Leitor, esta é a história de uma série de eventos

que quis muito relatar:

 

Uma mãe solteira

dá à luz dois gêmeos:

um menino precoce

que cresce para ser líder de um povo

e outro, mentalmente retardado, dado a andar por aí desnudo.

A mãe sofre pelo

dotado e cuida do obnubilado.

Sua agonia é grande , mas o povoado inteiro a apoia.

O tecelão, o fazendeiro,

o curador, o barbeiro, o pedreiro

e o carpinteiro podiam ser retratados um a um.

Há também um policial

que sai à procura do líder

que se esconde e volta com o irmão ausente.

No final, e este era para ser o clímax,

o líder é morto no que parece ter sido

um encontro forjado.

No enterro

o irmão retardado veste uma camisa

pela primeira vez em sua vida.

 

 

Nunca pude completar a sequência.

Talvez o que eu sabia do tecelão,

do fazendeiro, do curador, do barbeiro,

do pedreiro e do carpinteiro não fosse

adequado, ou o que eu sabia do policial

excedesse as precisões do poema.

Nunca pude decidir se eu estava com

o precoce e dotado

ou com o perdido e obnubilado.

 

A última noite do Pai

 

Quando levamos o Pai à pira funerária,

passava das duas horas da manhã.

A lua estava alta,

as nuvens esvaneceram quando uma chuva fina

juntou a noite numa rede de náilon.

Apartamos seus fios emaranhados ao irmos

para a pilha de lenha

sobre a qual o corpo foi deitado.

Os rituais foram breves, o jovem preste não era minucioso.

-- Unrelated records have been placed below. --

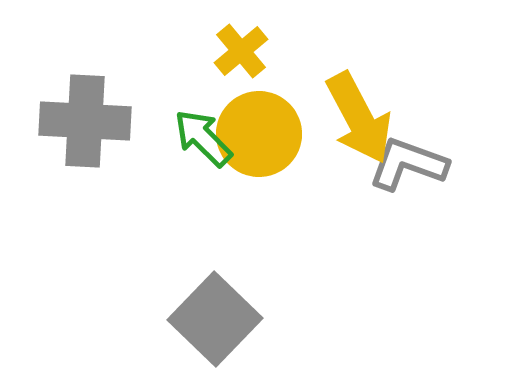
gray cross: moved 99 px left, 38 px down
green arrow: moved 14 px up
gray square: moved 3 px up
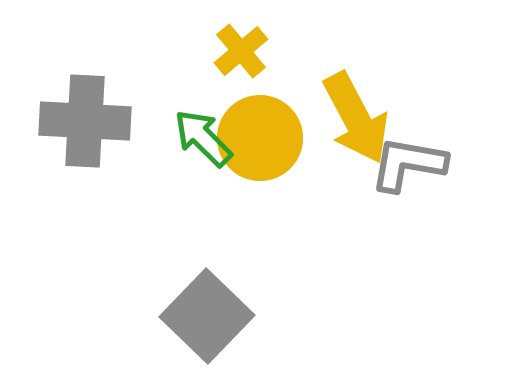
yellow arrow: moved 3 px left
yellow circle: moved 1 px right, 4 px down
gray L-shape: rotated 10 degrees counterclockwise
gray square: moved 8 px left, 3 px up
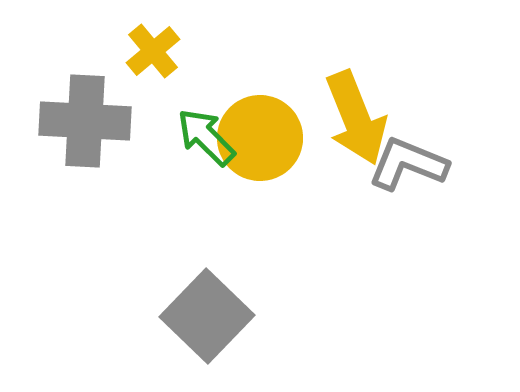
yellow cross: moved 88 px left
yellow arrow: rotated 6 degrees clockwise
green arrow: moved 3 px right, 1 px up
gray L-shape: rotated 12 degrees clockwise
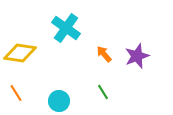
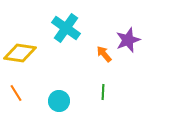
purple star: moved 9 px left, 16 px up
green line: rotated 35 degrees clockwise
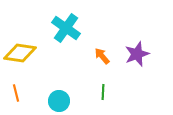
purple star: moved 9 px right, 14 px down
orange arrow: moved 2 px left, 2 px down
orange line: rotated 18 degrees clockwise
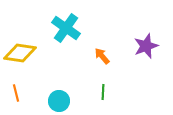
purple star: moved 9 px right, 8 px up
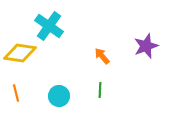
cyan cross: moved 17 px left, 2 px up
green line: moved 3 px left, 2 px up
cyan circle: moved 5 px up
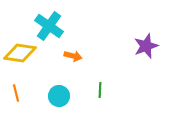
orange arrow: moved 29 px left; rotated 144 degrees clockwise
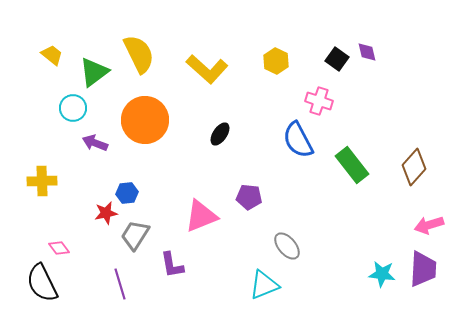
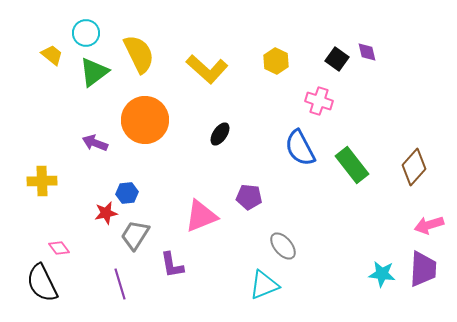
cyan circle: moved 13 px right, 75 px up
blue semicircle: moved 2 px right, 8 px down
gray ellipse: moved 4 px left
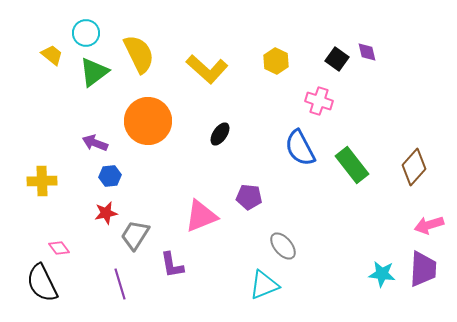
orange circle: moved 3 px right, 1 px down
blue hexagon: moved 17 px left, 17 px up
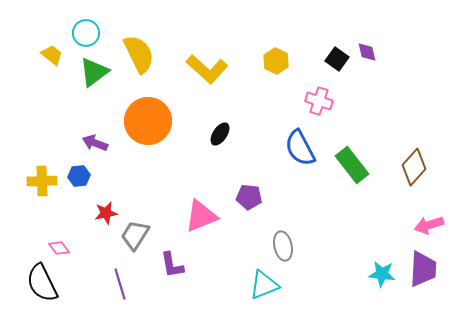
blue hexagon: moved 31 px left
gray ellipse: rotated 28 degrees clockwise
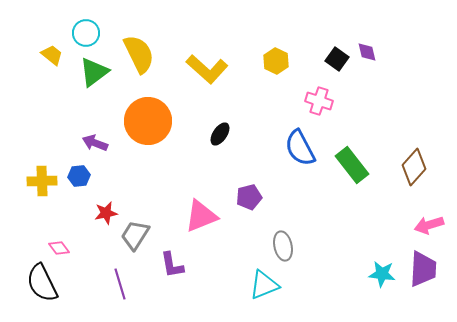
purple pentagon: rotated 20 degrees counterclockwise
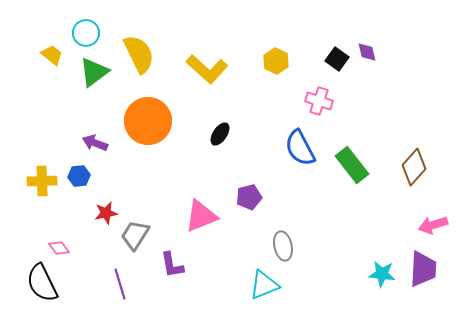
pink arrow: moved 4 px right
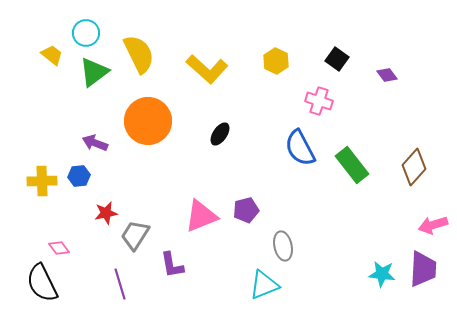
purple diamond: moved 20 px right, 23 px down; rotated 25 degrees counterclockwise
purple pentagon: moved 3 px left, 13 px down
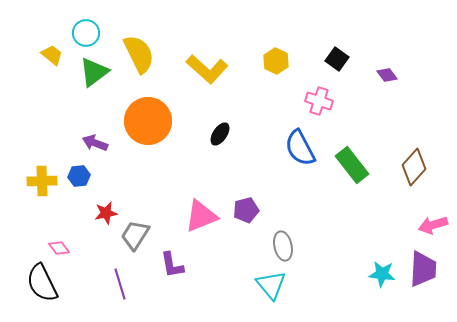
cyan triangle: moved 7 px right; rotated 48 degrees counterclockwise
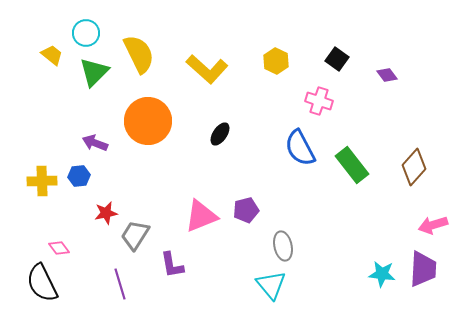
green triangle: rotated 8 degrees counterclockwise
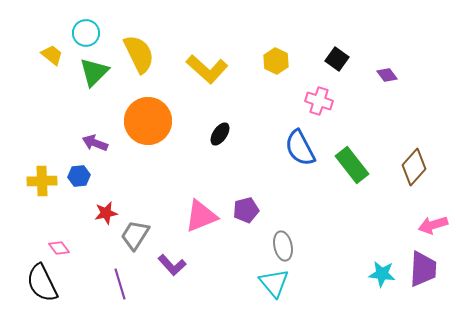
purple L-shape: rotated 32 degrees counterclockwise
cyan triangle: moved 3 px right, 2 px up
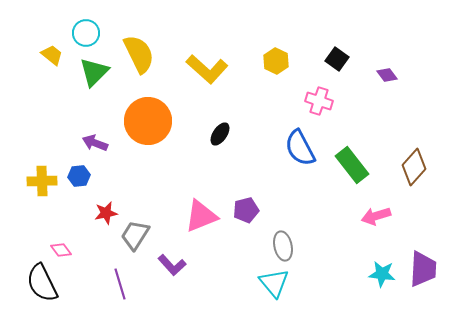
pink arrow: moved 57 px left, 9 px up
pink diamond: moved 2 px right, 2 px down
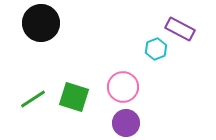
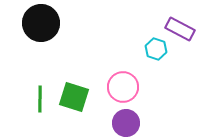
cyan hexagon: rotated 20 degrees counterclockwise
green line: moved 7 px right; rotated 56 degrees counterclockwise
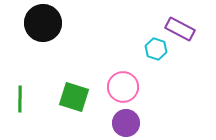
black circle: moved 2 px right
green line: moved 20 px left
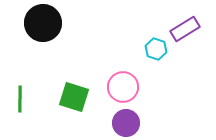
purple rectangle: moved 5 px right; rotated 60 degrees counterclockwise
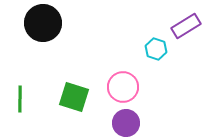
purple rectangle: moved 1 px right, 3 px up
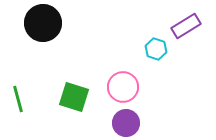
green line: moved 2 px left; rotated 16 degrees counterclockwise
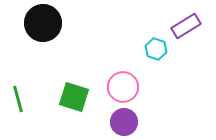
purple circle: moved 2 px left, 1 px up
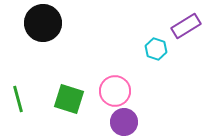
pink circle: moved 8 px left, 4 px down
green square: moved 5 px left, 2 px down
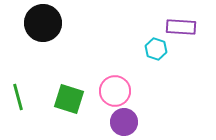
purple rectangle: moved 5 px left, 1 px down; rotated 36 degrees clockwise
green line: moved 2 px up
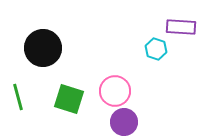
black circle: moved 25 px down
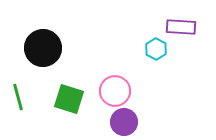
cyan hexagon: rotated 10 degrees clockwise
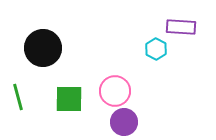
green square: rotated 16 degrees counterclockwise
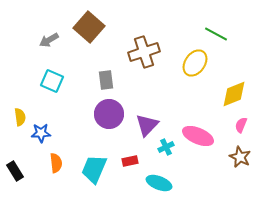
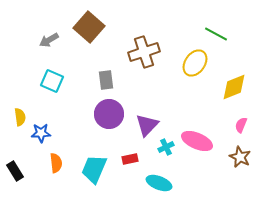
yellow diamond: moved 7 px up
pink ellipse: moved 1 px left, 5 px down
red rectangle: moved 2 px up
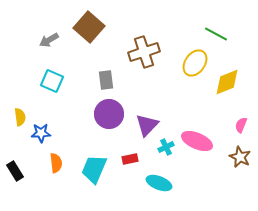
yellow diamond: moved 7 px left, 5 px up
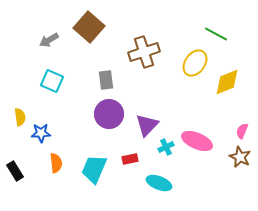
pink semicircle: moved 1 px right, 6 px down
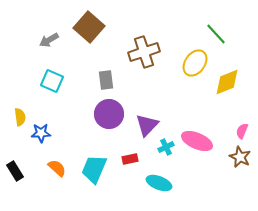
green line: rotated 20 degrees clockwise
orange semicircle: moved 1 px right, 5 px down; rotated 42 degrees counterclockwise
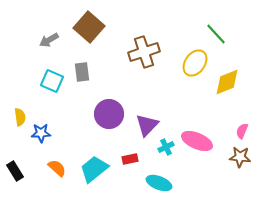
gray rectangle: moved 24 px left, 8 px up
brown star: rotated 20 degrees counterclockwise
cyan trapezoid: rotated 28 degrees clockwise
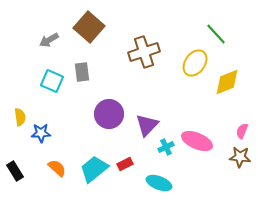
red rectangle: moved 5 px left, 5 px down; rotated 14 degrees counterclockwise
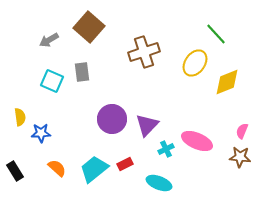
purple circle: moved 3 px right, 5 px down
cyan cross: moved 2 px down
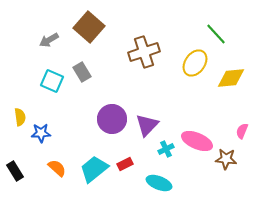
gray rectangle: rotated 24 degrees counterclockwise
yellow diamond: moved 4 px right, 4 px up; rotated 16 degrees clockwise
brown star: moved 14 px left, 2 px down
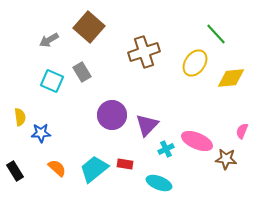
purple circle: moved 4 px up
red rectangle: rotated 35 degrees clockwise
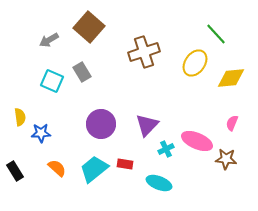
purple circle: moved 11 px left, 9 px down
pink semicircle: moved 10 px left, 8 px up
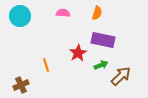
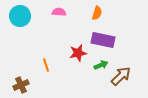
pink semicircle: moved 4 px left, 1 px up
red star: rotated 18 degrees clockwise
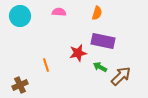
purple rectangle: moved 1 px down
green arrow: moved 1 px left, 2 px down; rotated 128 degrees counterclockwise
brown cross: moved 1 px left
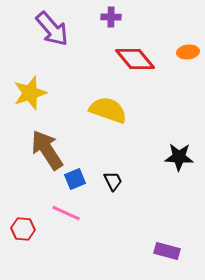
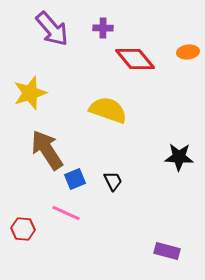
purple cross: moved 8 px left, 11 px down
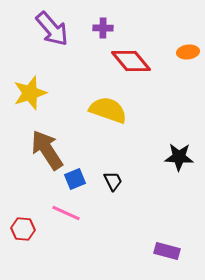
red diamond: moved 4 px left, 2 px down
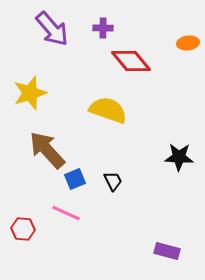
orange ellipse: moved 9 px up
brown arrow: rotated 9 degrees counterclockwise
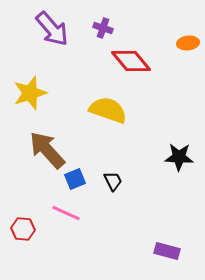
purple cross: rotated 18 degrees clockwise
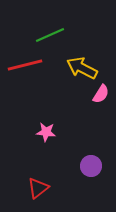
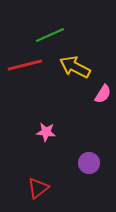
yellow arrow: moved 7 px left, 1 px up
pink semicircle: moved 2 px right
purple circle: moved 2 px left, 3 px up
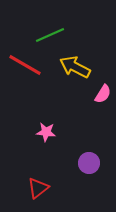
red line: rotated 44 degrees clockwise
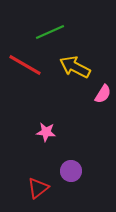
green line: moved 3 px up
purple circle: moved 18 px left, 8 px down
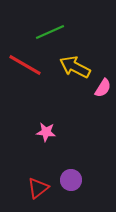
pink semicircle: moved 6 px up
purple circle: moved 9 px down
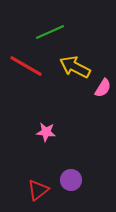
red line: moved 1 px right, 1 px down
red triangle: moved 2 px down
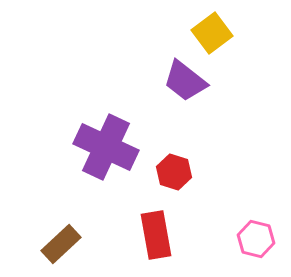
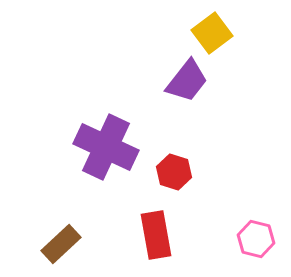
purple trapezoid: moved 2 px right; rotated 90 degrees counterclockwise
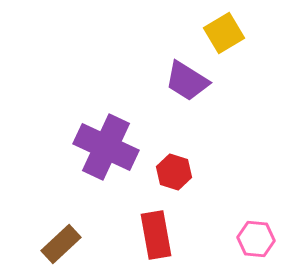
yellow square: moved 12 px right; rotated 6 degrees clockwise
purple trapezoid: rotated 84 degrees clockwise
pink hexagon: rotated 9 degrees counterclockwise
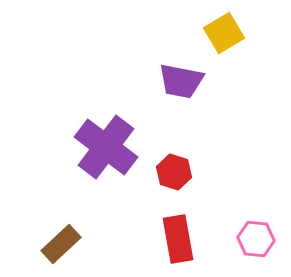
purple trapezoid: moved 6 px left; rotated 21 degrees counterclockwise
purple cross: rotated 12 degrees clockwise
red rectangle: moved 22 px right, 4 px down
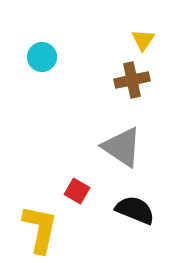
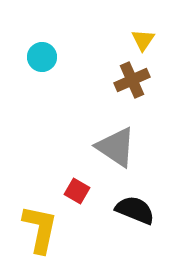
brown cross: rotated 12 degrees counterclockwise
gray triangle: moved 6 px left
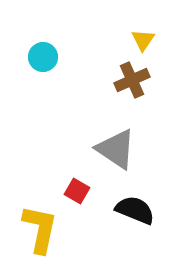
cyan circle: moved 1 px right
gray triangle: moved 2 px down
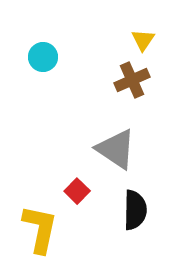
red square: rotated 15 degrees clockwise
black semicircle: rotated 69 degrees clockwise
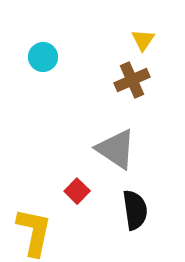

Mais cepos de madeira se empilharam sobre o corpo.

Eu, seu primogênito, dei fogo à pira.

Depois, os aldeões

bêbados e joviais, tomaram conta.

Lembrei de como o Pai, em suas últimas horas

de coma,havia teimado em esperar

um dia inteiro, além do tempo previsto pelos médicos,

por meu regresso.

A chuva fina havia parado.

Olhei as toras de mangueira queimar

qual cânfora, dobrando o corpo

nos vincos de seus anéis tingidos por

anos de sol, de vento e chuva.

O fogo havia acordado as aves do arvoredo.

Adejavam , barulhentas, sobra a pira acesa.

Nada havia de fúnebre no

falatório bêbado do povo que

espertava as chamas, ou nos gritos confusos

das aves procurando o sol

na luz da lua.

Mas, ao meu redor,

o ar estava úmido, e molhada, a terra.